━━━ Source records ━━━
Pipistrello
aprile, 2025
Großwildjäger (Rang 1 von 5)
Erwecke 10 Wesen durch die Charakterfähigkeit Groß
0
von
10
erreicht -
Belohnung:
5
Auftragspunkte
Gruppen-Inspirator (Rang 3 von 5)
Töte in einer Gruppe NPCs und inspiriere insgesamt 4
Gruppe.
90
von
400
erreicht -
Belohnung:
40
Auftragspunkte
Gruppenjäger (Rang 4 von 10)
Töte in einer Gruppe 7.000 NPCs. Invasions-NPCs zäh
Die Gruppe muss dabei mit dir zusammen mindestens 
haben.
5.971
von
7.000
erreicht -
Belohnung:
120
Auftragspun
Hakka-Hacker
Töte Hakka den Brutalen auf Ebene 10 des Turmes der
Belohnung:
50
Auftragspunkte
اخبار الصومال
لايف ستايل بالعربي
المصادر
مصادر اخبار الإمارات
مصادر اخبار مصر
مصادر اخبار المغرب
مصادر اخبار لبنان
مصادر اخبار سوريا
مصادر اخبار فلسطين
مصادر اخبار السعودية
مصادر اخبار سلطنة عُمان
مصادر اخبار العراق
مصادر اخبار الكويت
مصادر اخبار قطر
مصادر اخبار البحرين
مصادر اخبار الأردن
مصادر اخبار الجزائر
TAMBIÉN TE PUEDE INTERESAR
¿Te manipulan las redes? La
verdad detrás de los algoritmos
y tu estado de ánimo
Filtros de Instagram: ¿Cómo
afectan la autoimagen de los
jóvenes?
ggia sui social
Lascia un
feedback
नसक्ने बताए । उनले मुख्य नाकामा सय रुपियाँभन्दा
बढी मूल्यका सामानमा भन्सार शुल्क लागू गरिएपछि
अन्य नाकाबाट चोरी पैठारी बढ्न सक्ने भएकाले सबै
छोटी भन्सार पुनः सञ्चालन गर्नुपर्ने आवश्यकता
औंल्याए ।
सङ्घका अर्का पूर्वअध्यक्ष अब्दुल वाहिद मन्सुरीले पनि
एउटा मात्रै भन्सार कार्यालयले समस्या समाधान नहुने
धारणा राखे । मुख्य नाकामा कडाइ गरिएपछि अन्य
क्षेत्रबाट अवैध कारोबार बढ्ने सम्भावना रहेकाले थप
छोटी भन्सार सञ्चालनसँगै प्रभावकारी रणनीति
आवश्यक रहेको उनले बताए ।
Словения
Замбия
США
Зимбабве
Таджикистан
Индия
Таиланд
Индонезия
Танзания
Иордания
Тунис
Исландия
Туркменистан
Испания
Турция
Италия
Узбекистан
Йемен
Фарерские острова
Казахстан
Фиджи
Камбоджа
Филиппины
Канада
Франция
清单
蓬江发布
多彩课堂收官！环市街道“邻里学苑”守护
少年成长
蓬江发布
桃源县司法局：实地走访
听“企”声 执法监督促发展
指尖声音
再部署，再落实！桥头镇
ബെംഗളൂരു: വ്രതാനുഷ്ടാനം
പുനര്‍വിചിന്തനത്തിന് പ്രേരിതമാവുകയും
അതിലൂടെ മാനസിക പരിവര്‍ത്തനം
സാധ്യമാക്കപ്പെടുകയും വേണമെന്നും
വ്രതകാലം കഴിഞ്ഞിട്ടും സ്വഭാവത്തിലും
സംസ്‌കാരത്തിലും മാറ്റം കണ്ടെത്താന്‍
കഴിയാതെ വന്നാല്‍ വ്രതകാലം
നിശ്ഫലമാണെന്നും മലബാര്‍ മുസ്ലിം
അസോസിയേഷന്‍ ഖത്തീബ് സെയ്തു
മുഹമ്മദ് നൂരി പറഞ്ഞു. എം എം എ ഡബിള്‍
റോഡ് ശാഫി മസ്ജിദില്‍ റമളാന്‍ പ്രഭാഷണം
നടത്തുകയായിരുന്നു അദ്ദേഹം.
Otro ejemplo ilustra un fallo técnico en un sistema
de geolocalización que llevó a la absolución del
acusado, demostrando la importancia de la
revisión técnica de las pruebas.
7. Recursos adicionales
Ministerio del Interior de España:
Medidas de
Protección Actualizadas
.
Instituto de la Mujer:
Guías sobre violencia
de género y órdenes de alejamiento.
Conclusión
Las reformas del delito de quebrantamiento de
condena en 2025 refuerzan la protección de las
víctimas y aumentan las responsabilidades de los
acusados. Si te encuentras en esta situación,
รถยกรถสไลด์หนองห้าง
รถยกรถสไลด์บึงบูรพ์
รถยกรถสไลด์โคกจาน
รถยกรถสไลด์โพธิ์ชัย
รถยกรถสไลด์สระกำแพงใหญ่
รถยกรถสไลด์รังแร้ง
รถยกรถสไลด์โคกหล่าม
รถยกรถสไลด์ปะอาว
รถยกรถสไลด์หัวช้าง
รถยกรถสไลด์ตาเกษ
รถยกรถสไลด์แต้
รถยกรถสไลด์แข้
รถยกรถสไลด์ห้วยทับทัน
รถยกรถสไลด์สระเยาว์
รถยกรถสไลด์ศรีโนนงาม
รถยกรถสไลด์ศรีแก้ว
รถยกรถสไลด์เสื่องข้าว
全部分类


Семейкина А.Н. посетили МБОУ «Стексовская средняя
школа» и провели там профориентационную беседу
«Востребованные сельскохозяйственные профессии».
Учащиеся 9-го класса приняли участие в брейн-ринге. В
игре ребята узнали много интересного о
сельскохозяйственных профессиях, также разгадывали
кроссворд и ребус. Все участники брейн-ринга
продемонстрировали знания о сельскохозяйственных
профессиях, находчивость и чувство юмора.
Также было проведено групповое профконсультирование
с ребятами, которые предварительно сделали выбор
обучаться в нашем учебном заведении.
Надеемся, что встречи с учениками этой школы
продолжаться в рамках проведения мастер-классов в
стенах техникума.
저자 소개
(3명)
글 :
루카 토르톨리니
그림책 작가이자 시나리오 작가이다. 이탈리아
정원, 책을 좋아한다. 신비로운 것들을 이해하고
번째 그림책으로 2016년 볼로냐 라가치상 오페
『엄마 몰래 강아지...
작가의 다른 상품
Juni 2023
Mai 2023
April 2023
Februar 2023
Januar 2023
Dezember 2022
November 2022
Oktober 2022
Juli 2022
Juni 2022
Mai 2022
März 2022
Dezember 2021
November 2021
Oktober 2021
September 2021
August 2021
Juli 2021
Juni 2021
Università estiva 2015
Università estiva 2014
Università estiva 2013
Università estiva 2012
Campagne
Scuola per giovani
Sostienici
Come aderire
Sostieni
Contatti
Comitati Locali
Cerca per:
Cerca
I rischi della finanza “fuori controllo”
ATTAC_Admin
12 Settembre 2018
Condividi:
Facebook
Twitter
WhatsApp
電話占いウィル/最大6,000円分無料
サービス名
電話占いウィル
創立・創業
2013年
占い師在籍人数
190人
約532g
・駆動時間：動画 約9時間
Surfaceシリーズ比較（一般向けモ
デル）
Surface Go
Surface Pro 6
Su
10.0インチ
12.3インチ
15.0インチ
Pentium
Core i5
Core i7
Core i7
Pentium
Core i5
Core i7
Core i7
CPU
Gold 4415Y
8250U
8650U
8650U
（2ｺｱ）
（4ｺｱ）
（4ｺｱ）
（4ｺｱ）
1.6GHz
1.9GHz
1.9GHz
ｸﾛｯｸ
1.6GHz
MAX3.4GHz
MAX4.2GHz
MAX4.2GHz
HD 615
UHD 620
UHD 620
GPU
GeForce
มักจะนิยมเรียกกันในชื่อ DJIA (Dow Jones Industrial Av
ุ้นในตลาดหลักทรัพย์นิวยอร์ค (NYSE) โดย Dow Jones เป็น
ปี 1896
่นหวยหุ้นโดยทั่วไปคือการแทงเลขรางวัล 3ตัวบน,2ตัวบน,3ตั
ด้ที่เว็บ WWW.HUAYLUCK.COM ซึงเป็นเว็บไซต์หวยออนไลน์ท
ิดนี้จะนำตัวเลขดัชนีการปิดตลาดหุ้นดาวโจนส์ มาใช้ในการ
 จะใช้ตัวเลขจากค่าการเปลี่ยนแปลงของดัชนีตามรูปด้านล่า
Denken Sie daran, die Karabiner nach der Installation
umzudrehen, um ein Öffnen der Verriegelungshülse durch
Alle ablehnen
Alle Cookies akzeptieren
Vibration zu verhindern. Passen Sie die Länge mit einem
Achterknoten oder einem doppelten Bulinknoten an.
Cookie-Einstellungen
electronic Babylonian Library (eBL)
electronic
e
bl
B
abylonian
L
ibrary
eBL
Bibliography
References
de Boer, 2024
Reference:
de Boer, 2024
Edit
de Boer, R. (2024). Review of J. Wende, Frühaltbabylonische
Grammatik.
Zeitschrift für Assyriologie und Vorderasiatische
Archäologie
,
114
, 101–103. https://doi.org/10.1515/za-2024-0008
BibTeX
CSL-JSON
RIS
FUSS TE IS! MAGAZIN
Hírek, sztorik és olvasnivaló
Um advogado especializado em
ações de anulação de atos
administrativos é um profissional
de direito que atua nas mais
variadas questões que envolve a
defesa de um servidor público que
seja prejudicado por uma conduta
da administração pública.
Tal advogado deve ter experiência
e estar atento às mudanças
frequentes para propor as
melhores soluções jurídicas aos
━━━
▶ What to work on
The answer must consist of each line from the entries that contains the string "NPCs".

▶ Response to this exercise
Töte in einer Gruppe NPCs und inspiriere insgesamt 4
Töte in einer Gruppe 7.000 NPCs. Invasions-NPCs zäh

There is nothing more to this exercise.